> **Material provided**:
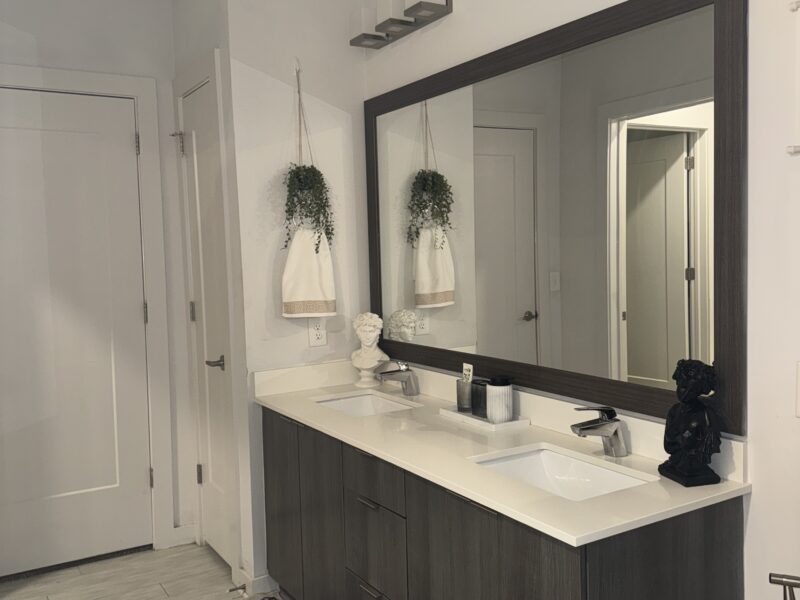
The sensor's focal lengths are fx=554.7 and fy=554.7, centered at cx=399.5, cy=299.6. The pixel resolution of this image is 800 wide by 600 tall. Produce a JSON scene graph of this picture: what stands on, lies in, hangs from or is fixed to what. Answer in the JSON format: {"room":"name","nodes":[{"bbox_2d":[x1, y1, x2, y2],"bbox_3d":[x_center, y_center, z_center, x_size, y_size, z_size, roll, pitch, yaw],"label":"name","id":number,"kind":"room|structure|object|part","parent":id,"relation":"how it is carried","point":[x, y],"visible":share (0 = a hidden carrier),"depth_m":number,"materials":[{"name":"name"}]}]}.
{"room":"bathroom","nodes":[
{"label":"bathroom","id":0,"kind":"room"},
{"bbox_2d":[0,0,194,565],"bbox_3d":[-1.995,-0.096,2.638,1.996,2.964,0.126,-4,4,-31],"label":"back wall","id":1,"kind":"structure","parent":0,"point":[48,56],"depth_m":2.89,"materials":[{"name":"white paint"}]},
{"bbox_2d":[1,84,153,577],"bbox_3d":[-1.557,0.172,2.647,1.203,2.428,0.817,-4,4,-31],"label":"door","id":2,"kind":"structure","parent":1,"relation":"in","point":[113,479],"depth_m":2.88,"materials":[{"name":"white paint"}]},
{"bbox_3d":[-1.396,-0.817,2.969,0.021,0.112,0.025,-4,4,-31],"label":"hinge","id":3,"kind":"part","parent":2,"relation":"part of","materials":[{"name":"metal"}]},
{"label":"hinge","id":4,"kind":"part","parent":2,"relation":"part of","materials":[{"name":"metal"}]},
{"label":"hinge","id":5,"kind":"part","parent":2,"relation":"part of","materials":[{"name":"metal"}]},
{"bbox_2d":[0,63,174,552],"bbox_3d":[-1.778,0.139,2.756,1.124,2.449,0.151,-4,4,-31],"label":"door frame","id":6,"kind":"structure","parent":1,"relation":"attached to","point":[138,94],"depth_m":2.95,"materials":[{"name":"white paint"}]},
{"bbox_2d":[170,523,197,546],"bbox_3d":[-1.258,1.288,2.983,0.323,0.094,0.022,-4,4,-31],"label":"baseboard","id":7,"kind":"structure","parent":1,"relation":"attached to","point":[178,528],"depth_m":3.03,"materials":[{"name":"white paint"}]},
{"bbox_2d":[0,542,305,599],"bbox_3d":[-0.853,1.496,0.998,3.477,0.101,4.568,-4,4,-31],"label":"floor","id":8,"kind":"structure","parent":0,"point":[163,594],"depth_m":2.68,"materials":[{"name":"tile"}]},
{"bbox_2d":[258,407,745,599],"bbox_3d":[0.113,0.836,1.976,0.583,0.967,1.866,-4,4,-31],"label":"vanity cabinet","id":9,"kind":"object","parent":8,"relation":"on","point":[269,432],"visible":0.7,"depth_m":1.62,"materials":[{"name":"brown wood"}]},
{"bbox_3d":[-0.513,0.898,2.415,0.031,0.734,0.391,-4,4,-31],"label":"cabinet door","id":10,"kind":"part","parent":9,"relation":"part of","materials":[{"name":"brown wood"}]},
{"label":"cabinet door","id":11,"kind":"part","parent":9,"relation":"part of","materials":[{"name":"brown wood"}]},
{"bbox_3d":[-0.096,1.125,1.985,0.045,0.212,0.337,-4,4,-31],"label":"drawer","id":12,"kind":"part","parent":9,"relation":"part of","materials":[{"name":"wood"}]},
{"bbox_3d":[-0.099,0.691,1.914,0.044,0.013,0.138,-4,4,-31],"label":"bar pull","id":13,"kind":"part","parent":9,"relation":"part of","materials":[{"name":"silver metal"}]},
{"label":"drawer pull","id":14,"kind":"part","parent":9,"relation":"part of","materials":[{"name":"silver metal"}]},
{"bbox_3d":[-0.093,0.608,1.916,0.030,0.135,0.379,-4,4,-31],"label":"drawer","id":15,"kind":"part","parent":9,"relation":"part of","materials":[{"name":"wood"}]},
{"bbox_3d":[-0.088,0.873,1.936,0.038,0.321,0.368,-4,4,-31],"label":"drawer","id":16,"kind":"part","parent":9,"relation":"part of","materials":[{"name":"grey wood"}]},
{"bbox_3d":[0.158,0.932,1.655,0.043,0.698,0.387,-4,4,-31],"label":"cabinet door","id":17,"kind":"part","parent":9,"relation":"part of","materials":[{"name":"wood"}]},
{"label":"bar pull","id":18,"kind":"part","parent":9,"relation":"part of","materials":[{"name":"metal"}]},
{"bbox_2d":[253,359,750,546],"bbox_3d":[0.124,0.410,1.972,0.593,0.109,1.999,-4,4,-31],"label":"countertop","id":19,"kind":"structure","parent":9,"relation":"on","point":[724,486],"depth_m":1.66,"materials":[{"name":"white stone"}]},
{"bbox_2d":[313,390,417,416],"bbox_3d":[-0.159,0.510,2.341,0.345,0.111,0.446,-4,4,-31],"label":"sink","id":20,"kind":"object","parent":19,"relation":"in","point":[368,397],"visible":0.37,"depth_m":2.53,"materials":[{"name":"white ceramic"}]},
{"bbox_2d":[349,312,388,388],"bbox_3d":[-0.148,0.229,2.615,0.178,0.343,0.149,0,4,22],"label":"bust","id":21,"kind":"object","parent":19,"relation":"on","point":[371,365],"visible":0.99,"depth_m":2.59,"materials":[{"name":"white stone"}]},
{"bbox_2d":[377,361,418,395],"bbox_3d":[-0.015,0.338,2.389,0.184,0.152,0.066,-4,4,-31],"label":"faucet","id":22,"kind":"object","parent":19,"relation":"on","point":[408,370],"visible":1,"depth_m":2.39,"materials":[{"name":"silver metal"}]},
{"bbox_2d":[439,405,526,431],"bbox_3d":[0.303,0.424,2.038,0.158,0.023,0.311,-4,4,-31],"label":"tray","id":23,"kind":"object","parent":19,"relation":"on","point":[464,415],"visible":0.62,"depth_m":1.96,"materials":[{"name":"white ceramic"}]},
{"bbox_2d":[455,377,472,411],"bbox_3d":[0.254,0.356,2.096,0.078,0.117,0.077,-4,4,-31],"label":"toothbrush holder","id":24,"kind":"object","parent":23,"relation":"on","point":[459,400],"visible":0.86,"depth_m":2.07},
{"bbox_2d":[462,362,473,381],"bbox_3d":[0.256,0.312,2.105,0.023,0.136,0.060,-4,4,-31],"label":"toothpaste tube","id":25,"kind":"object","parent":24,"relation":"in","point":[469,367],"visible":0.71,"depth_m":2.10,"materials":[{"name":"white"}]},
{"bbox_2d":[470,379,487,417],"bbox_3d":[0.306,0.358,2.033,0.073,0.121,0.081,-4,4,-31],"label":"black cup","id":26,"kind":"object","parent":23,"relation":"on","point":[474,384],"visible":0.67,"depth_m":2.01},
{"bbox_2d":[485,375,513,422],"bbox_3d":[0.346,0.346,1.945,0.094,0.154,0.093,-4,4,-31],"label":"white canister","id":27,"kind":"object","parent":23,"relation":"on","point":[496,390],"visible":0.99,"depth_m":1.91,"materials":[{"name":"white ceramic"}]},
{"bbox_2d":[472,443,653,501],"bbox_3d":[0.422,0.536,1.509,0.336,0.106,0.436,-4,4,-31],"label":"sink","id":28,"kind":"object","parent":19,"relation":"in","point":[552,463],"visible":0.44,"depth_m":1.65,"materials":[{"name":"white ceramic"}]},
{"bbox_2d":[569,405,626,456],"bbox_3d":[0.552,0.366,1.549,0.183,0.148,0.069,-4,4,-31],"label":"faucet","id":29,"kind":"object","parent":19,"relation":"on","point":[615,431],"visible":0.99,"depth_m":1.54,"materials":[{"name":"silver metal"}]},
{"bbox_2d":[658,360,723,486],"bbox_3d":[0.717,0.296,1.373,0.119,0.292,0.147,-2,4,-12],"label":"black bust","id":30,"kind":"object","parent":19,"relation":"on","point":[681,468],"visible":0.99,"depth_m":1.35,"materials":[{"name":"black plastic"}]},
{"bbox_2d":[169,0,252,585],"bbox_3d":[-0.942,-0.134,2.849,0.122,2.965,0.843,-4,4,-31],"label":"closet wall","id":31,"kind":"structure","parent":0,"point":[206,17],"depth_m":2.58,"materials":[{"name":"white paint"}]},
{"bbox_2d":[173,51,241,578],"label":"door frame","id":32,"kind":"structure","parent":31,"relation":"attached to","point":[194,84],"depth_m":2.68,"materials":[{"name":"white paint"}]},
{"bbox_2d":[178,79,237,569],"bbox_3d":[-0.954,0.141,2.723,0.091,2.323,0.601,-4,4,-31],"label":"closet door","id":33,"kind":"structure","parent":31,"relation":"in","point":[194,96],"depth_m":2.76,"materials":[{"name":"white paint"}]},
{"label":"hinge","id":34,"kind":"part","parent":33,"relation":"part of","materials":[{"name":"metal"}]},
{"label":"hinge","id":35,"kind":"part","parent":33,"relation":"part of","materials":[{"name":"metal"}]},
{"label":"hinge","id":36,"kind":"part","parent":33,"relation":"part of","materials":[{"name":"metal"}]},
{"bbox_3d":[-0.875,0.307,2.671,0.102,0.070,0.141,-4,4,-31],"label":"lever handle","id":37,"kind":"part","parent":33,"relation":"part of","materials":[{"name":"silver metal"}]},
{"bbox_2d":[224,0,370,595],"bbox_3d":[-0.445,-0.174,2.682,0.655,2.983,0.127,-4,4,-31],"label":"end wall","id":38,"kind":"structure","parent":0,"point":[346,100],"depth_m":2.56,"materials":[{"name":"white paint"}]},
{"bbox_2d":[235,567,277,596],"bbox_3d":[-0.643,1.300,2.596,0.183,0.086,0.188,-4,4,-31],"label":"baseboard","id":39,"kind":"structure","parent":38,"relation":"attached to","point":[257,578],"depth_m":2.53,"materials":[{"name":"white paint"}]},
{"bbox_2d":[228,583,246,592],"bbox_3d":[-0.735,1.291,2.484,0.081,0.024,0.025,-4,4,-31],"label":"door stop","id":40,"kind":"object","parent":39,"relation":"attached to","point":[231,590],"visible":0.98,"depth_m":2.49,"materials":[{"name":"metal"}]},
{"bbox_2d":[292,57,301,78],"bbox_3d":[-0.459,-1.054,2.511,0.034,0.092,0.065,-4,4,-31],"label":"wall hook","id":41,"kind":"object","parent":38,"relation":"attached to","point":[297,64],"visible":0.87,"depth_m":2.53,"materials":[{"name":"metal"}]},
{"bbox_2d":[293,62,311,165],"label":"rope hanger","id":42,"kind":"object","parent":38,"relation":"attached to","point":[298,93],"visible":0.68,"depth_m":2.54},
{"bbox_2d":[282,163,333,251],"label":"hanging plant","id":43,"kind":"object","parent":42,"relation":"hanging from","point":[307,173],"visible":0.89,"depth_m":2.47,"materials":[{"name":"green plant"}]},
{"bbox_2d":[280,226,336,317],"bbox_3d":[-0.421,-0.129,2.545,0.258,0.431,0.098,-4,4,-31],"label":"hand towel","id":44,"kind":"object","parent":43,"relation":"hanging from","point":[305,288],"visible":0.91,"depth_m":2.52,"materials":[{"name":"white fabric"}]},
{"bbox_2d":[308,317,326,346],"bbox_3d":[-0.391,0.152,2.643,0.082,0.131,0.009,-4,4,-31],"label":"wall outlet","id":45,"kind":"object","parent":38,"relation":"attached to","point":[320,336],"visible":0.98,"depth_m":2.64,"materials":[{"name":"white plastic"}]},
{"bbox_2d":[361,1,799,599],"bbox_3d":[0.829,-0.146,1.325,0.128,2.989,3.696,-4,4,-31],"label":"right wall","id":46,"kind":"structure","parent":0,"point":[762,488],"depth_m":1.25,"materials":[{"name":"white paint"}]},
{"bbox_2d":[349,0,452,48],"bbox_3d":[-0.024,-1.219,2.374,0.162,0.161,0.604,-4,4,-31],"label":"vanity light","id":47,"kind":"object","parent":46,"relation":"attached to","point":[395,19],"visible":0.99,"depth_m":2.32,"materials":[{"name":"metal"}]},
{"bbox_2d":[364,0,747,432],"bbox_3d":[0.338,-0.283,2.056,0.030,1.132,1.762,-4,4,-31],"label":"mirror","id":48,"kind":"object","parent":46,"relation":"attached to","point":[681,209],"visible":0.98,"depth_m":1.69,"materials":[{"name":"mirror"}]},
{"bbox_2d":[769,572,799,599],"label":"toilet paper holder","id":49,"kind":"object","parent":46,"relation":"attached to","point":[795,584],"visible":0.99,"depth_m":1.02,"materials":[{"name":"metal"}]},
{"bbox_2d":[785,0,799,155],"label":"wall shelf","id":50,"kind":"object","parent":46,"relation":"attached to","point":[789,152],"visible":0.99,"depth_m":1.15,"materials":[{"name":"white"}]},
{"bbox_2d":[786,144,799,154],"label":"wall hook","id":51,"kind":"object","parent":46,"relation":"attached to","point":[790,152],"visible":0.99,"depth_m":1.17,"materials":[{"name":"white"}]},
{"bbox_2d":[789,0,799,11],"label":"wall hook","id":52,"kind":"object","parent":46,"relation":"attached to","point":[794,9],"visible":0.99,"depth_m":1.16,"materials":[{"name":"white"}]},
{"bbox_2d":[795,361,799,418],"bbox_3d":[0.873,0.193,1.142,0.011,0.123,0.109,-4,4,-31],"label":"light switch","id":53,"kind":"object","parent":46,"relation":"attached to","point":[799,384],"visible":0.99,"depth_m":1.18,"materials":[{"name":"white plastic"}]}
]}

> **Action item**: Among the lines above, find those carrying the word "light" and copy them out.

> **Finished exercise**:
{"bbox_2d":[349,0,452,48],"bbox_3d":[-0.024,-1.219,2.374,0.162,0.161,0.604,-4,4,-31],"label":"vanity light","id":47,"kind":"object","parent":46,"relation":"attached to","point":[395,19],"visible":0.99,"depth_m":2.32,"materials":[{"name":"metal"}]},
{"bbox_2d":[795,361,799,418],"bbox_3d":[0.873,0.193,1.142,0.011,0.123,0.109,-4,4,-31],"label":"light switch","id":53,"kind":"object","parent":46,"relation":"attached to","point":[799,384],"visible":0.99,"depth_m":1.18,"materials":[{"name":"white plastic"}]}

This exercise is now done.